Extract provided:
%%

Chemotherapy may be used after surgery to reduce the chance of the cancer returning, or to treat cancer that has already spread. It can be highly effective for testicular cancer, even in advanced cases. Radiation therapy is sometimes used for seminomas that have spread to lymph nodes in the abdomen, but it’s less commonly part of the treatment plan for nonseminomas.
Some people with early-stage cancer skip additional treatment entirely and instead enter active surveillance, a structured monitoring program where blood tests and imaging are done on a regular schedule to catch any recurrence early.
Stages and Survival Rates
Staging tells you how far the cancer has spread and shapes the treatment approach. In practical terms:
- Stage I: The cancer is confined to the testicle. No signs of spread on imaging, and tumor markers return to normal after surgery. This is the most common stage at diagnosis.
- Stage II: The cancer has spread to lymph nodes in the abdomen but not to distant organs.
- Stage III: The cancer has spread beyond the abdominal lymph nodes, potentially reaching the lungs or other organs, or tumor marker levels are significantly elevated.

%%

Please set down everything from "Stages and Survival" down to "to distant organs." in the text on testicular cancer, word for word.

Dataset:
%%

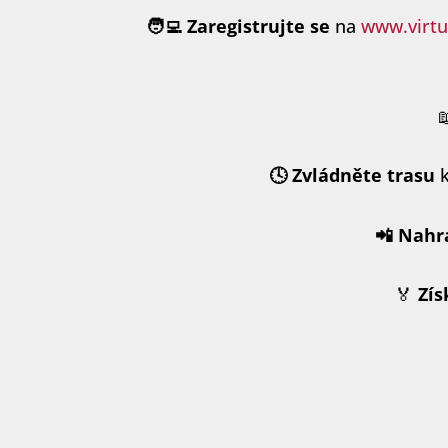
🧑‍💻 Zaregistrujte se
na
www.virtu
🕓 Zvládněte trasu
k
📲 Nahr
🏅
Zís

%%

Exercise solution:
Stages and Survival Rates
Staging tells you how far the cancer has spread and shapes the treatment approach. In practical terms:
- Stage I: The cancer is confined to the testicle. No signs of spread on imaging, and tumor markers return to normal after surgery. This is the most common stage at diagnosis.
- Stage II: The cancer has spread to lymph nodes in the abdomen but not to distant organs.